On the other hand, she never had another migraine.
posted by Evangeline at 4:03 PM on March 22, 2009 [3 favorites]


Auditory hallucinations supposedly provided inspiration for the composers Shostakovich and Schumann. [cite]
posted by musicinmybrain at 8:32 PM on March 22, 2009


Depersonalization and dissociative events can be triggered from drugs.
posted by damn dirty ape at 10:31 PM on March 22, 2009


If you know me, you'll know my reliance on superstition over rationalism is nonexistent.

Now let me tell you about the angel that saved my life. Earlier in the day I was driving my beloved 20 year old 2002 BMW, my first car, bought from a old couple in Florida, garaged, with 4,000 miles on it. Fighting rush hour traffic in to NYC on the LIE, traffic up front braked abruptly, I slammed on mine, stopping just inches from the car upfront.

Then some guy slammed me from behind into the car ahead. My front was crushed inward, everything crumpled into a big V. But nothing was scraping the tires, so I decided to limp in to my destination, and stash it in a lot. Late Sunday night I decided to carefully drive it back out to my house, and pursue any repairs there.

When I turned the car on, and made the first tentative advance down a quiet dark ally, I had to laugh at what I saw in front of me. The headlight beams now crossed together on the street about 10 feet in front of the car. The mottled lenses formed an image projected on the ground, that looked like an angel with spread winds poised for forward flight on the street in front of car.

When I say it looked like an angel, I don't mean the shape or the outline. This thing was freakishly detailed, the left and right eyebrows were perfectly placed, the slight smile, the bird-like patterns of feathers on the wings. Well, at least that's amusing, I thought.
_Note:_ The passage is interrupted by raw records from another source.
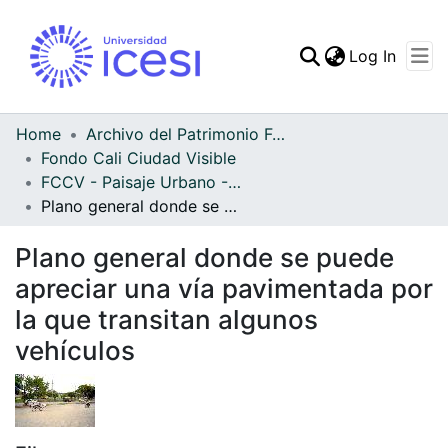
(curren
Log In
Communities & Collec
All of DSpace
Home
Archivo del Patrimonio Fotográfico y Fílmico del Valle del Cauca
Fondo Cali Ciudad Visible
Statistics
FCCV - Paisaje Urbano - Patrimonial
Plano general donde se puede apreciar una vía pavimentada por la que transitan algunos vehículos
Plano general donde se puede
apreciar una vía pavimentada por
la que transitan algunos
vehículos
So I'm on the LIE amused by the angel flying out in front of me, and following its lead as it gracefully weaves through traffic, cutting a clear path for me.

I come to a slight hill, three lanes, left open, right open, a heaving big rig truck slowly grinding up the center lane in low gear. I begin to follow the angel around the left of the truck, and see above me the exit number near where the accident had occurred on the way in.

Somehow, I imagined the angle saying, "no, respect this place, back off and just slowly pass with dignity on the right side of the truck." Whatever you say, angel, this is your spot after all.

As I slowly came around the front of the truck, I lid back into the center lane. At that instant, a car came traveling up at least 80 mph, shooting by going the wrong way. He was in the left lane from my direction, and his car screamed between the truck and the railing, in just such a way that had I passed on that side, the direct head on would have been corralled by the truck with no escape.

Very considerate angel. The car was deemed totaled but I spent a rather ridiculous sum restoring, so the angel would have some place to visit for a while, although now he was just formless light projecting ahead of me.
posted by StickyCarpet at 2:39 AM on March 23, 2009


I have definitely experienced auditory hallucinations that were helpful suggestions.
posted by solipsophistocracy at 9:03 AM on March 23, 2009


Thems that do hallucinogens know hallucinations ain't all bad. However, they're not reliably good or accurate either, which means that confirmation bias is in heavy effect.